Конечно, не одни чекисты препятствовали имажинистам в их походе к успеху. “Заедают нас, брат, заедают”, – жаловался Есенин в письме к А. Ширяевцу от 26 июня 1920 года. Советские органы наседали на “оруженосцев” образа, как агенты кардинала на мушкетеров, – со всех сторон. Мало того, что с 1919 года до августа 1921-го[785] государство постоянно ужесточало свою политику в области литературы, используя всевозможные рычаги Госиздата (образованного в мае 1919 года)[786], Наркомпроса (реорганизованного в 1921 году с целью взять под контроль всю издательскую деятельность в России)[787], Главполитпросвета (созданного в том же 1921 году и перехватившего у Наркомпроса инициативу по надзору за литературой[788]). К тому же все чаще (особенно в 1921 году) государственные институции обращают свой “рык”[789] непосредственно против имажинистов. “Ордену” попеременно угрожают Главполитпросвет (“Просить Госиздат произвести срочное расследование с привлечением к строжайшей ответственности всех виновных в даче разрешения, печатания и распространения этого сборника” – “Золотого кипятка” Есенина, Мариенгофа и Шершеневича, 1921[790]), Наркомат рабоче-крестьянской инспекции (в мае 1921 года клеймящей Госиздат за “бессилие проявить не только руководство, но и простой контроль” имажинистской издательской деятельности[791]) и Совнарсуд (ведущий дело против имажинистов)[792]. В июле 1921 года Госиздат рассылает всем своим губернским отделениям секретное предписание: “На основании распоряжения распорядительной комиссии Госиздата предлагаем вам не давать разрешения и не отпускать бумаги на издания имажинистов”[793].

План внутреннего помещения кафе “Стойло Пегаса”
Зарисовка Н. Д. Вольпин.
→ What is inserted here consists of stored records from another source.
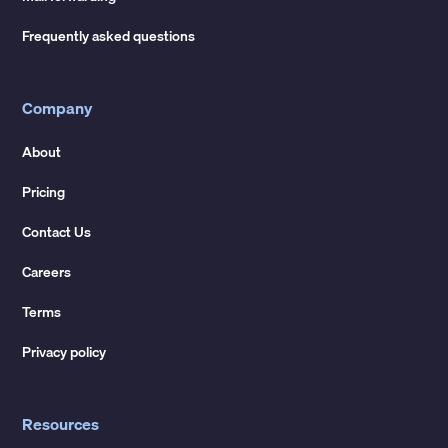
Frequently asked questions
Company
About
Pricing
Contact Us
Careers
Terms
Privacy policy
Resources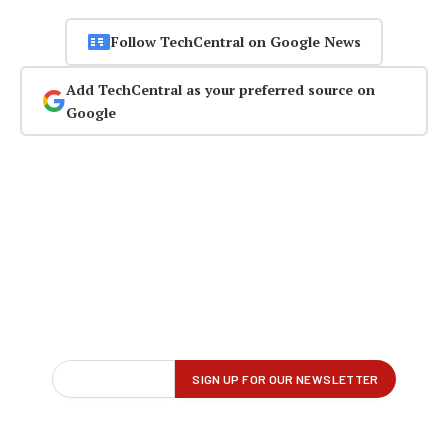
Follow TechCentral on Google News
Add TechCentral as your preferred source on
Google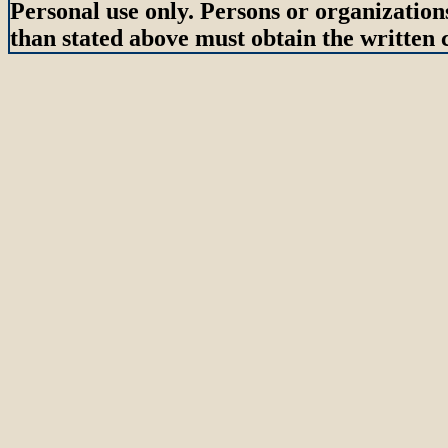
Personal use only. Persons or organizations
than stated above must obtain the written c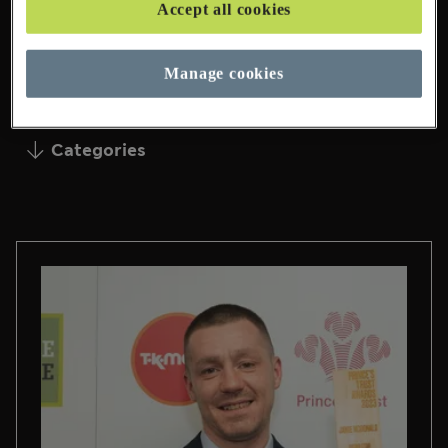
Accept all cookies
95 Pages Found
Manage cookies
Categories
Из собрания Г Маквея
Запретами кампания против “ордена” не ограничивалась. Тотчас же после появления имажинистской “Декларации” началась травля ее авторов в официальной прессе. Тактика начальственных критиков не отличалась разнообразием. Главным доводом в полемике был донос: “Не то кажется изумительным, что все это пишется и печатается, а то, что это умопомрачительное убожество <…> ныне – после красного октября, в трагические дни диктатуры героического пролетариата – нашли себе место и приют на столбцах советских органов, под сенью советской республики”[794];
“Кому нужны эти непростительно молодые крикуны, прежде служившие врагам нашим, а теперь служащие нам?”[795]; “Пролетариат вправе требовать прекращения этого литературного озорства. <…> Пусть эти веселые граждане упражняются на наркомпросовский счет в словоблудии, но зачем же давать им еще портить бумагу”[796]; “Почему они осыпаны милостями? <…> Все это творчество издается на казенные средства…”[797]. Обобщения сводились к политическим ярлыкам, еще хуже доносов: “бывшие белогвардейцы и идеологи буржуазии”[798], “обнаглевшая челядь буржуазии”, ““выкидыши” расслабленного мозга умирающего старого мира”[799], “антиоктябрьское искусство”[800]. Разносы сопровождались призывами к карательным действиям: “Большинству этой “поэтической” публики (посетителям Кафе поэтов. – О. Л., М. С.), несомненно, место в концентрационном лагере за уклонение от тылового ополчения”[801]; “Кабаки, скрывающиеся под поэтической вывеской, необходимо закрыть”[802].